2018-02-15 / Front Page

Goats called upon to help fight invasive

Grazing at Clay Cliffs
By Jen Murphy
of the Enterprise staff

VOLUNTEERS FOR the Leelanau Conservancy help to remove the invasive garlic mustard plants. VOLUNTEERS FOR the Leelanau Conservancy help to remove the invasive garlic mustard plants. Clay Cliffs Natural Area is being invaded, and goats just might come to the rescue.

In an attempt to control the invasive garlic mustard, the Leelanau Conservancy has proposed using four-legged ruminants to help eliminate the overbearing, non-native plant.

Leelanau Conservancy natural areas and preserves manager Becky Hill sees the situation as critical.

“Garlic mustard continues to expand its infestation at Clay Cliffs and if we do not get a handle on it soon, we may reach the tipping point of no return and lose a great amount of plant diversity,” she said.

The loss of diversity is the reason the garlic mustard must be eliminated.

“I really think about it like a wildfire. You can work on these small fires, but until you get a handle on the main infestation area you won’t solve the problem,” Hill said.

GARLIC MUSTARD plants are an invasive species and spread quickly after seeds drop in May and June. GARLIC MUSTARD plants are an invasive species and spread quickly after seeds drop in May and June. According to Hill, the management plan for Clay Cliffs that acts as an agreement between Leland Township and Leelanau Conservancy allows for conservation grazing to be considered for the invasive species management.

The practice of conservation grazing is not uncommon. It is considered to be a natural, sustainable method to control invasive plants. Usually, sheep or goats are employed for their talents of eating unwanted plants, but cattle can also be used for the task.

“I believe this (using goats for conservation grazing) is a best management practice at this point in time,” Hill said. “The area where we’d like to put the goats is beyond human manual control, either by pulling or cutting.

“The next alternative would be to broadcast spray with herbicide, and although effective, I do not like using herbicide in that type of way. I think it can be an effective tool in a selective, spot treatment way, but I do not like to use it in this broad way.”

Leland Township supervisor Susan Och is cautiously optimistic.

“It’s an experiment,” Och said. “This terrain (at Clay Cliffs Natural Area) is difficult to clear. It’s hard work, and goats like to do it.”

Och, who has worked with livestock in the past, said she is familiar with using ruminants for land management.

“Years ago, you’d use livestock to clear land. But goats are wily, and I have questions about keeping goats contained,” she said.

More typically, elbow grease, mowers, tillers or herbicides are used to remove invasive species, Hill said. “We just don’t have the manpower of doing what we need to do. There aren’t enough days in the month of May before the plant goes to seed.”

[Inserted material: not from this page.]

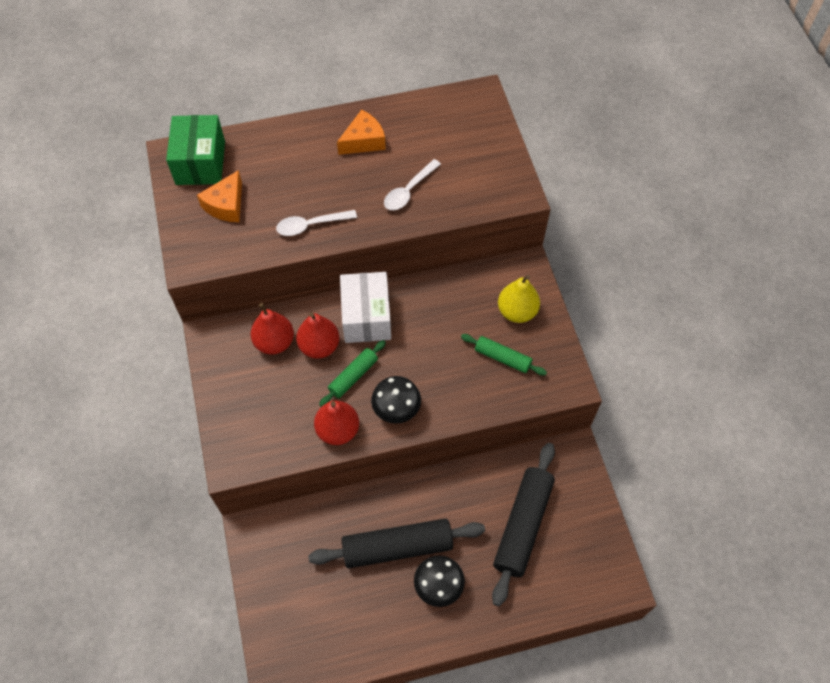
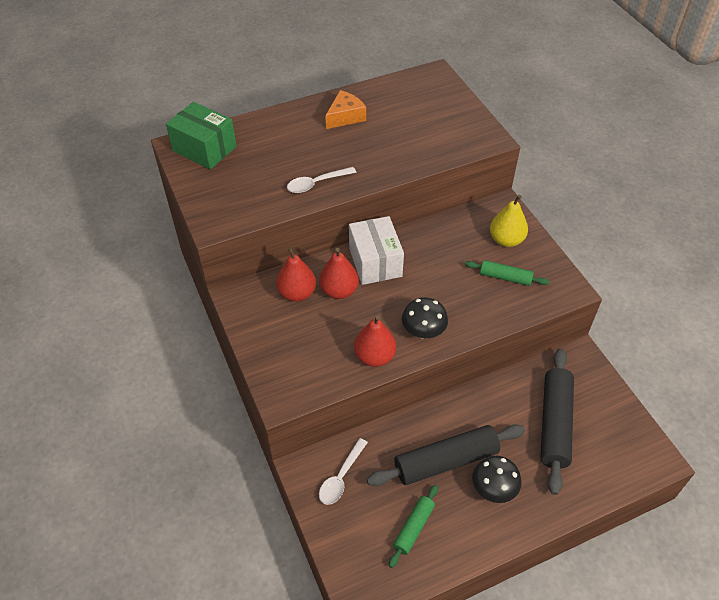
camera: 10 degrees left, 10 degrees down
green box [166,115,225,185] -> green box turned 45 degrees counterclockwise [166,102,237,170]
orange cheese [197,170,242,222] -> none
green rolling pin [319,340,386,407] -> green rolling pin moved to [389,485,438,568]
white spoon [384,159,441,210] -> white spoon moved to [319,438,368,505]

Sleeping Bear Dunes National Lakeshore chief of natural resources Julie Christian said livestock use is outlined in the Lakeshore’s management plan and it would be something the government agency would consider for its land as well, particularly in the Port Oneida district.

“If it proves an effective management, it might be something we would consider,” Christian said. “We are not acting on it at this time, but it’s something we would consider.”

And although conservation grazing isn’t the cheapest method, Hill said she thinks it will be the most effective in the Clay Cliffs situation.

The goats are scheduled to arrive in May before the plants go to seed. This timing ensures seeds passing through a goat’s system would not simply replant garlic mustard in another location.

Upon arrival, the grazers will be contained in an electric fence, monitored, and enjoy eating garlic mustard for breakfast, lunch and dinner.

Assisting up to 30 goats will be 4 sheep.

How long will this process take?

“This is the big question,” Hill said. “From what I have heard, garlic mustard seeds can remain viable anywhere from five to ten years, or possibly longer. If we keep at it, the population size will reduce over time, but we would still need to continue to monitor the sites for many years to come.

“We still need a ton of volunteers to help out. It’s everywhere. One plant is all it takes.”

Hill said the Conservation District is working to establish a “dump site” for invasive plants pulled by anyone. The project would be in partnership with the Invasive Species Network.